(Stored data entries)
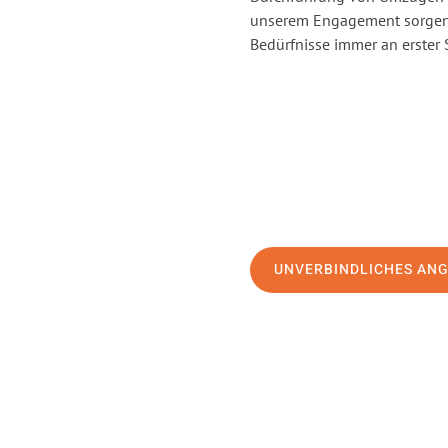
unserem Engagement sorgen 
Bedürfnisse immer an erster 
UNVERBINDLICHES AN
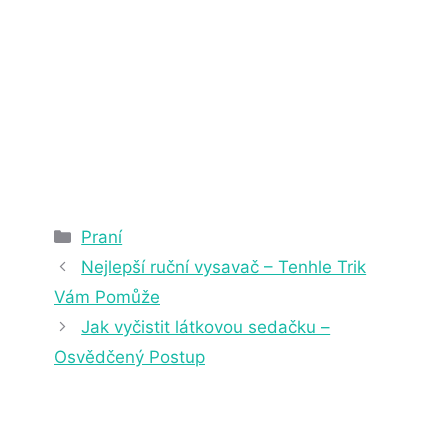
5. 7. 2023
5 min čtení
Rubriky
Praní
Nejlepší ruční vysavač – Tenhle Trik
Vám Pomůže
Jak vyčistit látkovou sedačku –
Osvědčený Postup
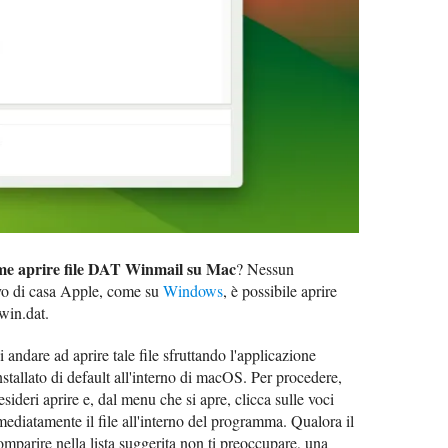
me aprire file DAT Winmail su Mac
? Nessun
vo di casa Apple, come su
Windows
, è possibile aprire
 win.dat.
 andare ad aprire tale file sfruttando l'applicazione
nstallato di default all'interno di macOS. Per procedere,
esideri aprire e, dal menu che si apre, clicca sulle voci
mediatamente il file all'interno del programma. Qualora il
mparire nella lista suggerita non ti preoccupare, una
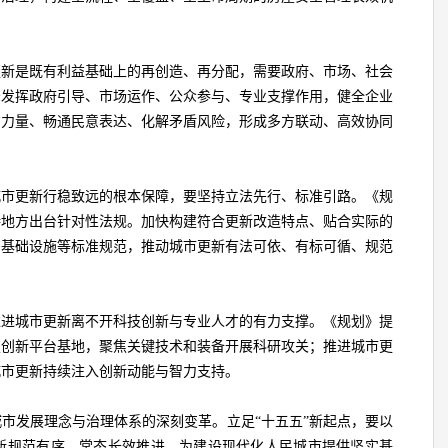
更新是既有利益基础上的再创造、再分配，需要政府、市场、社会
分发挥政府引导、市场运作、公众参与、专业支撑作用，健全企业
方力量、畅通民意表达、化解矛盾风险，形成多方联动、高效协同
城市更新行稳致远的根本保障，要坚持立法先行、标准引路。《规
持地方出台针对性法规。加快构建符合更新改造特点、贴合实际的
、基础设施等标准规范，推动城市更新有法可依、有标可循、规范
推进城市更新离不开科技创新与专业人才的有力支撑。《规划》提
技创新平台基地，聚焦关键技术和装备开展科研攻关；推进城市更
城市更新持续注入创新动能与智力支持。
市发展理念与治理体系的深刻变革。立足“十五五”新起点，要以
新规范有序、常态长效推进，为建设现代化人民城市提供坚实基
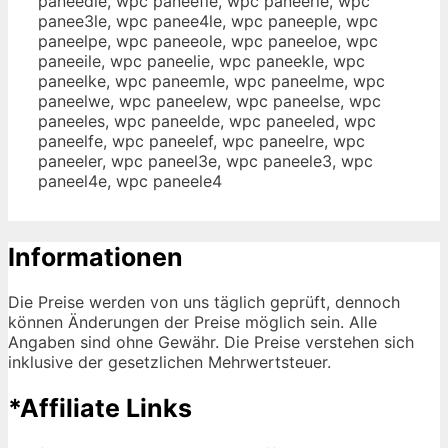
paneedle, wpc paneefle, wpc paneerle, wpc
panee3le, wpc panee4le, wpc paneeple, wpc
paneelpe, wpc paneeole, wpc paneeloe, wpc
paneeile, wpc paneelie, wpc paneekle, wpc
paneelke, wpc paneemle, wpc paneelme, wpc
paneelwe, wpc paneelew, wpc paneelse, wpc
paneeles, wpc paneelde, wpc paneeled, wpc
paneelfe, wpc paneelef, wpc paneelre, wpc
paneeler, wpc paneel3e, wpc paneele3, wpc
paneel4e, wpc paneele4
Informationen
Die Preise werden von uns täglich geprüft, dennoch
können Änderungen der Preise möglich sein. Alle
Angaben sind ohne Gewähr. Die Preise verstehen sich
inklusive der gesetzlichen Mehrwertsteuer.
*Affiliate Links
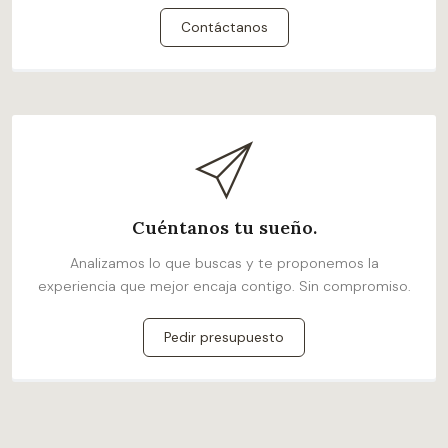
Contáctanos
Cuéntanos tu sueño.
Analizamos lo que buscas y te proponemos la
experiencia que mejor encaja contigo. Sin compromiso.
Pedir presupuesto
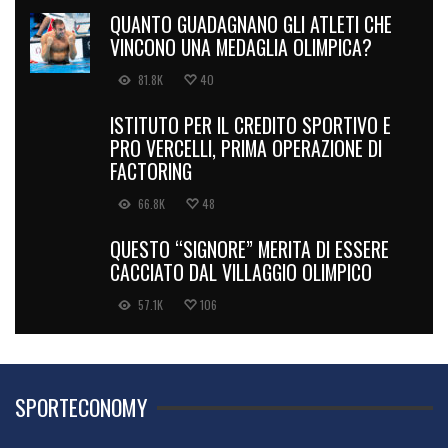
QUANTO GUADAGNANO GLI ATLETI CHE
VINCONO UNA MEDAGLIA OLIMPICA?
81.8K
40
ISTITUTO PER IL CREDITO SPORTIVO E
PRO VERCELLI, PRIMA OPERAZIONE DI
FACTORING
66.8K
48
QUESTO “SIGNORE” MERITA DI ESSERE
CACCIATO DAL VILLAGGIO OLIMPICO
57.1K
106
SPORTECONOMY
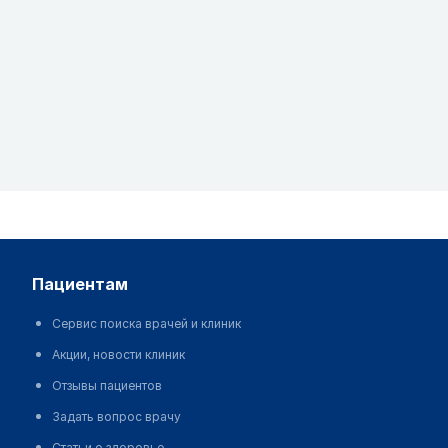
пациентам
Сервис поиска врачей и клиник
Акции, новости клиник
Отзывы пациентов
Задать вопрос врачу
Статьи о здоровье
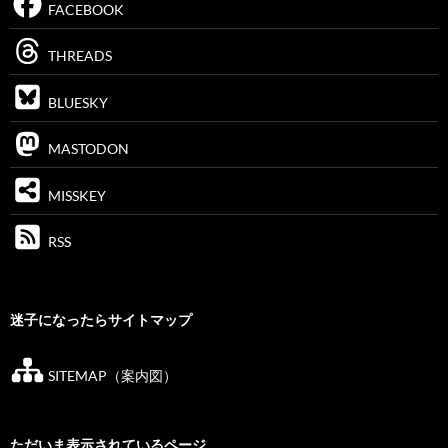
FACEBOOK
THREADS
BLUESKY
MASTODON
MISSKEY
RSS
迷子になったらサイトマップ
SITEMAP（案内図）
ただいま表示されているページ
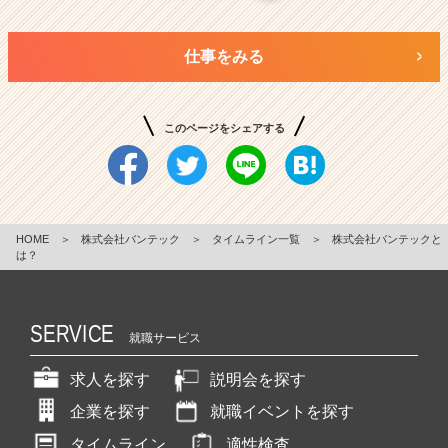
仕事をみる
このページをシェアする
HOME
＞
株式会社バンテック
＞
タイムライン一覧
＞
株式会社バンテックと
は？
SERVICE
就職サービス
求人を探す
説明会を探す
企業を探す
就職イベントを探す
タイムライン
適性検査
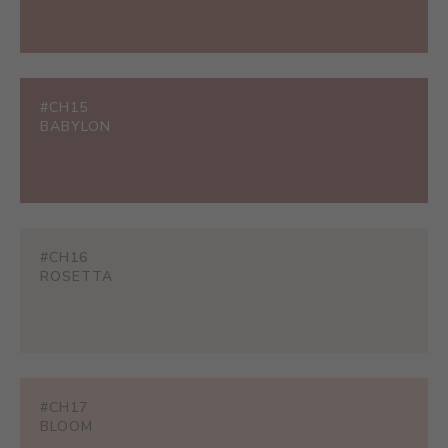
#CH15
BABYLON
#CH16
ROSETTA
#CH17
BLOOM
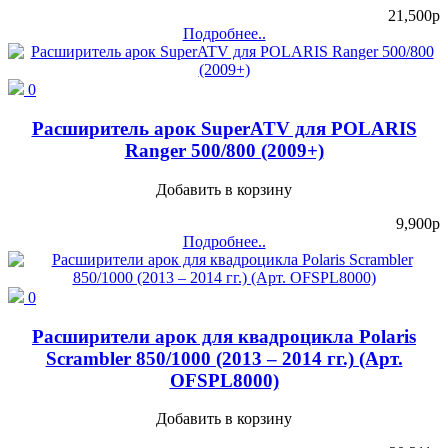
21,500
p
Подробнее..
0
Расширитель арок SuperATV для POLARIS
Ranger 500/800 (2009+)
Добавить в корзину
9,900
p
Подробнее..
0
Расширители арок для квадроцикла Polaris
Scrambler 850/1000 (2013 – 2014 гг.) (Арт.
OFSPL8000)
Добавить в корзину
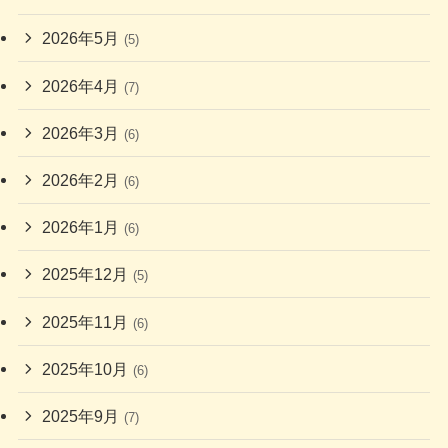
2026年5月
(5)
2026年4月
(7)
2026年3月
(6)
2026年2月
(6)
2026年1月
(6)
2025年12月
(5)
2025年11月
(6)
2025年10月
(6)
2025年9月
(7)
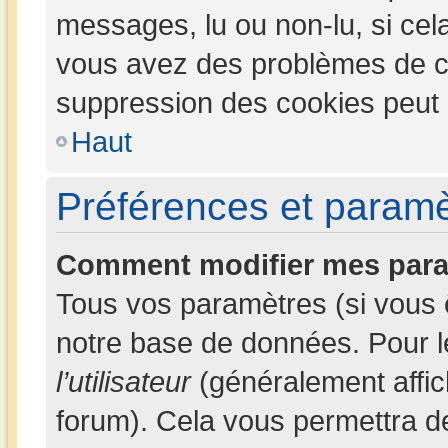
messages, lu ou non-lu, si cela 
vous avez des problèmes de c
suppression des cookies peut l
Haut
Préférences et paramèt
Comment modifier mes para
Tous vos paramètres (si vous ê
notre base de données. Pour les
l’utilisateur
(généralement affic
forum). Cela vous permettra d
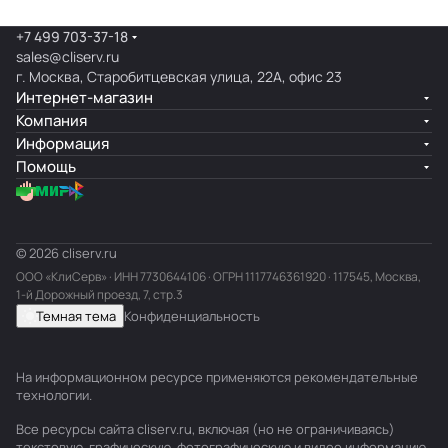
+7 499 703-37-18
sales@cliserv.ru
г. Москва, Старобитцевская улица, 22А, офис 23
Интернет-магазин
Компания
Информация
Помощь
© 2026 cliserv.ru
ООО «КлиСерв» · ИНН
7730644106
· ОГРН 1117746361920 · 117545, Москва,
1-й Дорожный проезд, 7, стр.3
Темная тема
Конфиденциальность
На информационном ресурсе применяются
рекомендательные
технологии
.
Все ресурсы сайта cliserv.ru, включая (но не ограничиваясь)
текстовую, графическую, фотографическую и видео информацию,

**What to produce:**
Reproduce verbatim the text read from every one of the records above, omitting the pictures.

**Solved exercise:**
unserem Engagement sorgen 
Bedürfnisse immer an erster 
UNVERBINDLICHES AN
5. 7. 2023
5 min čtení
Rubriky
Praní
Nejlepší ruční vysavač – Tenhle Trik
Vám Pomůže
Jak vyčistit látkovou sedačku –
Osvědčený Postup
me aprire file DAT Winmail su Mac
? Nessun
vo di casa Apple, come su
Windows
, è possibile aprire
 win.dat.
 andare ad aprire tale file sfruttando l'applicazione
nstallato di default all'interno di macOS. Per procedere,
esideri aprire e, dal menu che si apre, clicca sulle voci
mediatamente il file all'interno del programma. Qualora il
mparire nella lista suggerita non ti preoccupare, una
更新是既有利益基础上的再创造、再分配，需要政府、市场、社会
分发挥政府引导、市场运作、公众参与、专业支撑作用，健全企业
方力量、畅通民意表达、化解矛盾风险，形成多方联动、高效协同
城市更新行稳致远的根本保障，要坚持立法先行、标准引路。《规
持地方出台针对性法规。加快构建符合更新改造特点、贴合实际的
、基础设施等标准规范，推动城市更新有法可依、有标可循、规范
推进城市更新离不开科技创新与专业人才的有力支撑。《规划》提
技创新平台基地，聚焦关键技术和装备开展科研攻关；推进城市更
城市更新持续注入创新动能与智力支持。
市发展理念与治理体系的深刻变革。立足“十五五”新起点，要以
新规范有序、常态长效推进，为建设现代化人民城市提供坚实基
paneedle, wpc paneefle, wpc paneerle, wpc
panee3le, wpc panee4le, wpc paneeple, wpc
paneelpe, wpc paneeole, wpc paneeloe, wpc
paneeile, wpc paneelie, wpc paneekle, wpc
paneelke, wpc paneemle, wpc paneelme, wpc
paneelwe, wpc paneelew, wpc paneelse, wpc
paneeles, wpc paneelde, wpc paneeled, wpc
paneelfe, wpc paneelef, wpc paneelre, wpc
paneeler, wpc paneel3e, wpc paneele3, wpc
paneel4e, wpc paneele4
Informationen
Die Preise werden von uns täglich geprüft, dennoch
können Änderungen der Preise möglich sein. Alle
Angaben sind ohne Gewähr. Die Preise verstehen sich
inklusive der gesetzlichen Mehrwertsteuer.
*Affiliate Links
Contáctanos
Cuéntanos tu sueño.
Analizamos lo que buscas y te proponemos la
experiencia que mejor encaja contigo. Sin compromiso.
Pedir presupuesto
QUANTO GUADAGNANO GLI ATLETI CHE
VINCONO UNA MEDAGLIA OLIMPICA?
81.8K
40
ISTITUTO PER IL CREDITO SPORTIVO E
PRO VERCELLI, PRIMA OPERAZIONE DI
FACTORING
66.8K
48
QUESTO “SIGNORE” MERITA DI ESSERE
CACCIATO DAL VILLAGGIO OLIMPICO
57.1K
106
SPORTECONOMY
пациентам
Сервис поиска врачей и клиник
Акции, новости клиник
Отзывы пациентов
Задать вопрос врачу
Статьи о здоровье
FACEBOOK
THREADS
BLUESKY
MASTODON
MISSKEY
RSS
迷子になったらサイトマップ
SITEMAP（案内図）
ただいま表示されているページ
仕事をみる
このページをシェアする
HOME
＞
株式会社バンテック
＞
タイムライン一覧
＞
株式会社バンテックと
は？
SERVICE
就職サービス
求人を探す
説明会を探す
企業を探す
就職イベントを探す
タイムライン
適性検査
#CH15
BABYLON
#CH16
ROSETTA
#CH17
BLOOM
21,500
p
Подробнее..
0
Расширитель арок SuperATV для POLARIS
Ranger 500/800 (2009+)
Добавить в корзину
9,900
p
Подробнее..
0
Расширители арок для квадроцикла Polaris
Scrambler 850/1000 (2013 – 2014 гг.) (Арт.
OFSPL8000)
Добавить в корзину
2026年5月
(5)
2026年4月
(7)
2026年3月
(6)
2026年2月
(6)
2026年1月
(6)
2025年12月
(5)
2025年11月
(6)
2025年10月
(6)
2025年9月
(7)
messages, lu ou non-lu, si cela 
vous avez des problèmes de c
suppression des cookies peut l
Haut
Préférences et paramèt
Comment modifier mes para
Tous vos paramètres (si vous ê
notre base de données. Pour les
l’utilisateur
(généralement affic
forum). Cela vous permettra d
+7 499 703-37-18
sales@cliserv.ru
г. Москва, Старобитцевская улица, 22А, офис 23
Интернет-магазин
Компания
Информация
Помощь
© 2026 cliserv.ru
ООО «КлиСерв» · ИНН
7730644106
· ОГРН 1117746361920 · 117545, Москва,
1-й Дорожный проезд, 7, стр.3
Темная тема
Конфиденциальность
На информационном ресурсе применяются
рекомендательные
технологии
.
Все ресурсы сайта cliserv.ru, включая (но не ограничиваясь)
текстовую, графическую, фотографическую и видео информацию,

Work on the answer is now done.